Extracted records:
══════

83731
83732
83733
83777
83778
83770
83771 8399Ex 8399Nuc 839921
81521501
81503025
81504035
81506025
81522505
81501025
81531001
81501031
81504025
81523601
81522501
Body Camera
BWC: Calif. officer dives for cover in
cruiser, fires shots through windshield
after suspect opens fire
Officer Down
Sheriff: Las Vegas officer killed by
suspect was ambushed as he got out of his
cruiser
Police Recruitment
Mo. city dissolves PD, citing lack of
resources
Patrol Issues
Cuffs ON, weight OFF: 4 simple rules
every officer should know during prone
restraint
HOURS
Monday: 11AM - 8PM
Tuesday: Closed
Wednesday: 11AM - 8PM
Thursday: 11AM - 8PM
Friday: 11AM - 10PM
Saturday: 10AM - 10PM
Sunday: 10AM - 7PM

══════

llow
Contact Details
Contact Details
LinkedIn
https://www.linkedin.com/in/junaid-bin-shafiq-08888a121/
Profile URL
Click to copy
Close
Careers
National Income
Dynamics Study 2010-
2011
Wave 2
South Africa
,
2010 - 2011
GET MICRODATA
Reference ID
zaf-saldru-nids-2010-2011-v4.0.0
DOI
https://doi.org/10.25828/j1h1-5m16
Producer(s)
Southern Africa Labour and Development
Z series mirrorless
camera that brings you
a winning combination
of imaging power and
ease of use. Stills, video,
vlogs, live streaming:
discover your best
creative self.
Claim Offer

══════

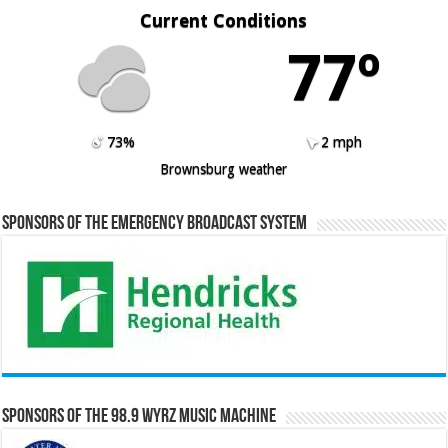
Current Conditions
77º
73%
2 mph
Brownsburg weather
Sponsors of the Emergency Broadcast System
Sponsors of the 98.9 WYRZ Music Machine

══════

» Work instruction
Taking the lines above, repeat exactly those from the line that contains "Reference ID" through the line that contains "Claim Offer", and both of those lines as well. Include nothing else.

» Exercise response
Reference ID
zaf-saldru-nids-2010-2011-v4.0.0
DOI
https://doi.org/10.25828/j1h1-5m16
Producer(s)
Southern Africa Labour and Development
Z series mirrorless
camera that brings you
a winning combination
of imaging power and
ease of use. Stills, video,
vlogs, live streaming:
discover your best
creative self.
Claim Offer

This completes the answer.